- Exercise:
Rewrite the lines from the one containing "Lüften vs. Luftfilter – wie viel bringt" through the one containing "sich auch unsere", inclusive, as a Markdown table with the columns No. and Line. Give each line its own row, numbered in order, and leave out any blank lines.
═════ Records for the exercise
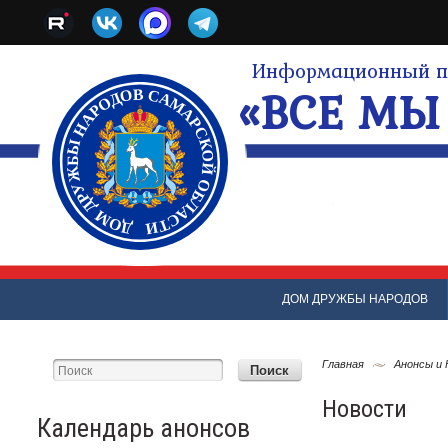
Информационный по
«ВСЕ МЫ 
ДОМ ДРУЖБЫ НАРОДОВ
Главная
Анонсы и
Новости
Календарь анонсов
══════════
═════ Records for the exercise
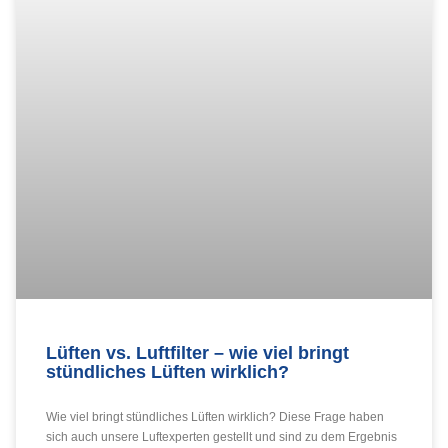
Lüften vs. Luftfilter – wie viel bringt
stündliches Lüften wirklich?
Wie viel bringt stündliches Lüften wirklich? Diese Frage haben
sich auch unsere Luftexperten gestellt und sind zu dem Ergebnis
══════════
- Expected answer:
| No. | Line |
|---|---|
| 1 | Lüften vs. Luftfilter – wie viel bringt |
| 2 | stündliches Lüften wirklich? |
| 3 | Wie viel bringt stündliches Lüften wirklich? Diese Frage haben |
| 4 | sich auch unsere Luftexperten gestellt und sind zu dem Ergebnis |